Understanding RALM Knowledge States
The researchers explored whether RALMs are well-calibrated across different internal and external knowledge states. They found that LLMs often exhibit “over-refusal” behavior, meaning they refuse to answer questions they actually know, especially when presented with irrelevant information. This is a significant finding, as it highlights a vulnerability where contextual distractions can impair a model’s ability to distinguish between its internal knowledge and external information.
For instance, imagine asking an RALM “When does the 2022 Olympic Winter Games end?” If the retrieved context contains misinformation, the model might become confused and refuse to answer, even if it internally knows the correct date. This “over-refusal” is a key problem identified in the study.

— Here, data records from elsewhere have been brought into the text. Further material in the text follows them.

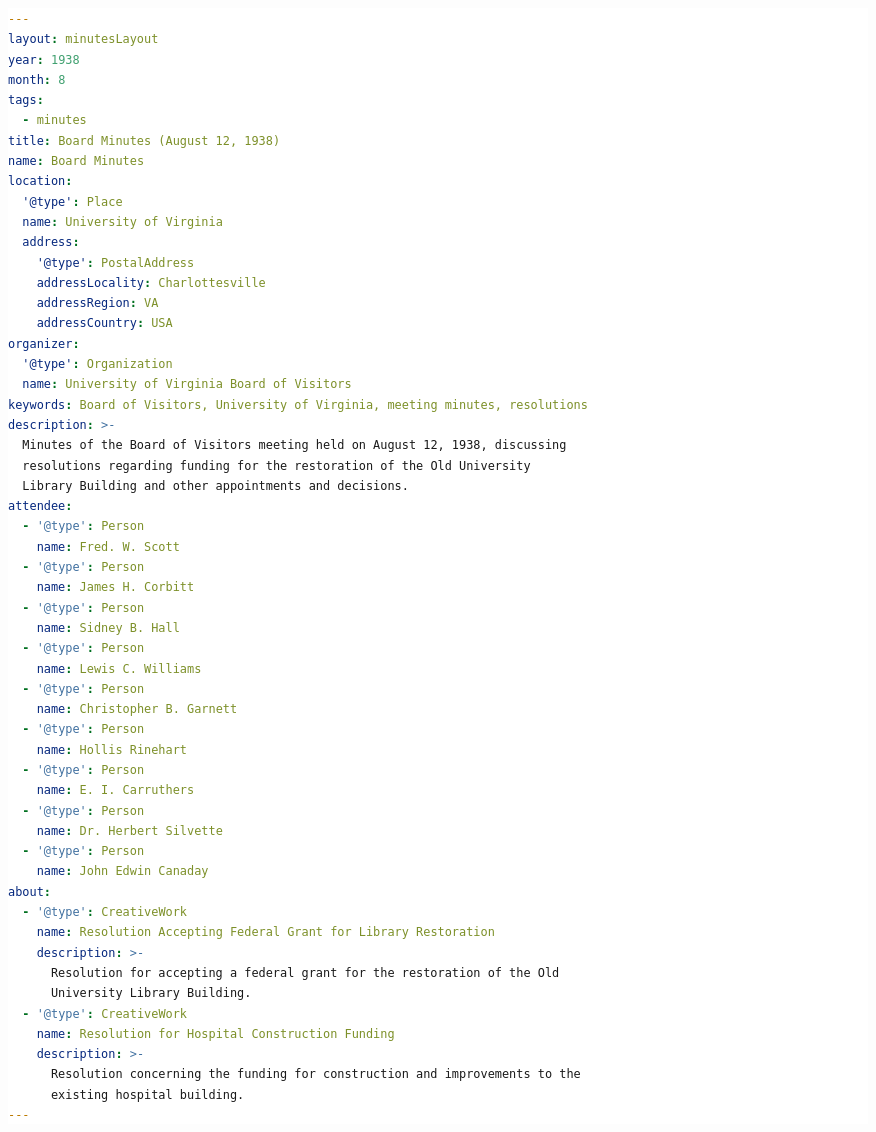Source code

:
 ```yaml
---
layout: minutesLayout
year: 1938
month: 8
tags:
  - minutes
title: Board Minutes (August 12, 1938)
name: Board Minutes
location:
  '@type': Place
  name: University of Virginia
  address:
    '@type': PostalAddress
    addressLocality: Charlottesville
    addressRegion: VA
    addressCountry: USA
organizer:
  '@type': Organization
  name: University of Virginia Board of Visitors
keywords: Board of Visitors, University of Virginia, meeting minutes, resolutions
description: >-
  Minutes of the Board of Visitors meeting held on August 12, 1938, discussing
  resolutions regarding funding for the restoration of the Old University
  Library Building and other appointments and decisions.
attendee:
  - '@type': Person
    name: Fred. W. Scott
  - '@type': Person
    name: James H. Corbitt
  - '@type': Person
    name: Sidney B. Hall
  - '@type': Person
    name: Lewis C. Williams
  - '@type': Person
    name: Christopher B. Garnett
  - '@type': Person
    name: Hollis Rinehart
  - '@type': Person
    name: E. I. Carruthers
  - '@type': Person
    name: Dr. Herbert Silvette
  - '@type': Person
    name: John Edwin Canaday
about:
  - '@type': CreativeWork
    name: Resolution Accepting Federal Grant for Library Restoration
    description: >-
      Resolution for accepting a federal grant for the restoration of the Old
      University Library Building.
  - '@type': CreativeWork
    name: Resolution for Hospital Construction Funding
    description: >-
      Resolution concerning the funding for construction and improvements to the
      existing hospital building.
---
```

Impact of Refusal Post-Training
The study also investigated how different refusal post-training methods affect this over-refusal issue. They looked at two main approaches: Refusal-aware Instruction Tuning (R-tuning) and In-Context Fine-tuning (ICFT). The results showed that ICFT helped mitigate the over-refusal problem, while R-tuning actually made it worse. This suggests that while refusal training aims to improve a model’s self-awareness, some methods can inadvertently reduce the quality of answers, especially when positive, helpful context is available.

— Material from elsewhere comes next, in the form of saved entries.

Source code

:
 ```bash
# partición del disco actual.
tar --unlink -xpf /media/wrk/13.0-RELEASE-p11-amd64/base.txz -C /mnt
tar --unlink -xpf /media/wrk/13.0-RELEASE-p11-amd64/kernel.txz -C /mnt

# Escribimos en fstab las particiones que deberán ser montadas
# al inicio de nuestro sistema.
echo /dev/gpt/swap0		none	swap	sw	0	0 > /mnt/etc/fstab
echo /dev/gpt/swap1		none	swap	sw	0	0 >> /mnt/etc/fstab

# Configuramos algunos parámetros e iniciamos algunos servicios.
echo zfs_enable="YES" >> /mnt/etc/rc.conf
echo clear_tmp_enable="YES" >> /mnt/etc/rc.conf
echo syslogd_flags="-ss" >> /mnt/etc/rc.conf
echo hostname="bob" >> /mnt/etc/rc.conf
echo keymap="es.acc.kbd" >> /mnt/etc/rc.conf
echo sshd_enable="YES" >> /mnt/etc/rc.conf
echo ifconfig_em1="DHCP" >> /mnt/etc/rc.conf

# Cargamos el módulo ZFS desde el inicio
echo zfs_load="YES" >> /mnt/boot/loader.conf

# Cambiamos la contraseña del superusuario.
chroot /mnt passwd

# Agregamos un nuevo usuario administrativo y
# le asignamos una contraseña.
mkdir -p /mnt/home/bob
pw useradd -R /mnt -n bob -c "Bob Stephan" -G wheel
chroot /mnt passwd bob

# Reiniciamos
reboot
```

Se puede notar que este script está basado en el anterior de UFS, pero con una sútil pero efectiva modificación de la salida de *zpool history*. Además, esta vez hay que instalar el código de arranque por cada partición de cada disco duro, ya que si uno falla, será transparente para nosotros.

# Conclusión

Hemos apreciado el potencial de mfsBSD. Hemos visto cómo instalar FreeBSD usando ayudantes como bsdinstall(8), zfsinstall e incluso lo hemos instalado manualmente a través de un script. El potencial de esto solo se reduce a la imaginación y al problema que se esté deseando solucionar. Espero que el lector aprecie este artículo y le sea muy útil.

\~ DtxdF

Specifically, R-tuning, while improving refusal quality in some scenarios, led to an increase in the over-refusal rate and a decrease in answer precision. ICFT, particularly when trained with negative contexts (ICFT(n)), showed better overall accuracy and refusal quality, and was more effective at reducing over-refusal. However, the study also noted that refusal ability can sometimes conflict with answer correctness, especially when positive context is present, due to a degradation of context utility.
Also Read:
- MeVe: A New Framework for Smarter LLM Context Management
- AnchorRAG: A Multi-Agent Framework for Enhanced Open-World Question Answering with Knowledge Graphs
Improving Refusal Techniques
Finally, the researchers proposed a simple yet effective refusal method for post-trained models to improve their overall answer quality. This technique involves first detecting the internal and external knowledge state of the LLM, then deciding whether to use context or abstain from answering. By doing so, the model can achieve more calibrated confidence and avoid using harmful negative contexts, leading to better overall performance and reduced over-refusal.

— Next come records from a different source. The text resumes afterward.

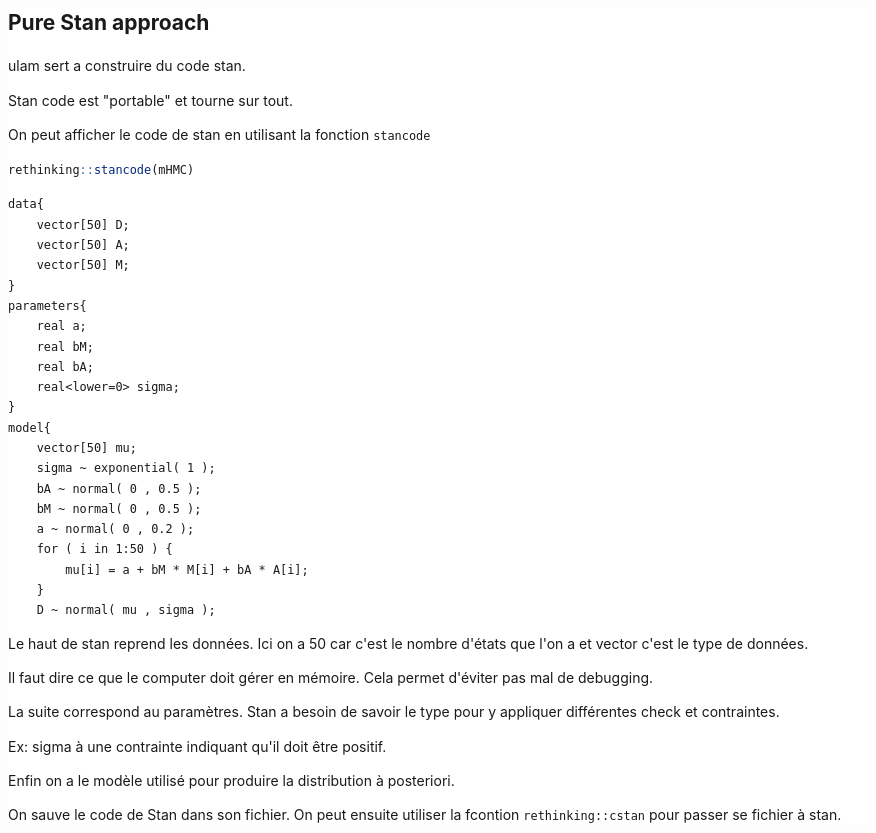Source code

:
  ``` R

```

## Pure Stan approach

ulam sert a construire du code stan.

Stan code est "portable" et tourne sur tout. 

On peut afficher le code de stan en utilisant la fonction `stancode`

``` R
rethinking::stancode(mHMC)
```


```
data{
    vector[50] D;
    vector[50] A;
    vector[50] M;
}
parameters{
    real a;
    real bM;
    real bA;
    real<lower=0> sigma;
}
model{
    vector[50] mu;
    sigma ~ exponential( 1 );
    bA ~ normal( 0 , 0.5 );
    bM ~ normal( 0 , 0.5 );
    a ~ normal( 0 , 0.2 );
    for ( i in 1:50 ) {
        mu[i] = a + bM * M[i] + bA * A[i];
    }
    D ~ normal( mu , sigma ); 

```


Le haut de stan reprend les données. Ici on a 50 car c'est le nombre d'états que l'on a et vector c'est le type de données. 

Il faut dire ce que le computer doit gérer en mémoire. Cela permet d'éviter pas mal de debugging.

La suite correspond au paramètres. Stan a besoin de savoir le type pour y appliquer différentes check et contraintes.

Ex: sigma à une contrainte indiquant qu'il doit être positif.

Enfin on a le modèle utilisé pour produire la distribution à posteriori. 

On sauve le code de Stan dans son fichier. On peut ensuite utiliser la fcontion `rethinking::cstan` pour passer se fichier à stan.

In conclusion, this research provides a deeper understanding of how external contexts influence the calibration of RALMs. It highlights that exclusively negative contexts can significantly harm calibration and lead to over-refusal. While refusal instruction tuning aims to improve self-awareness, its effectiveness varies, with In-Context Fine-tuning showing promise in mitigating over-refusal. The study emphasizes the importance of balancing proper refusal with effective context utilization to build more reliable and practical RALM systems.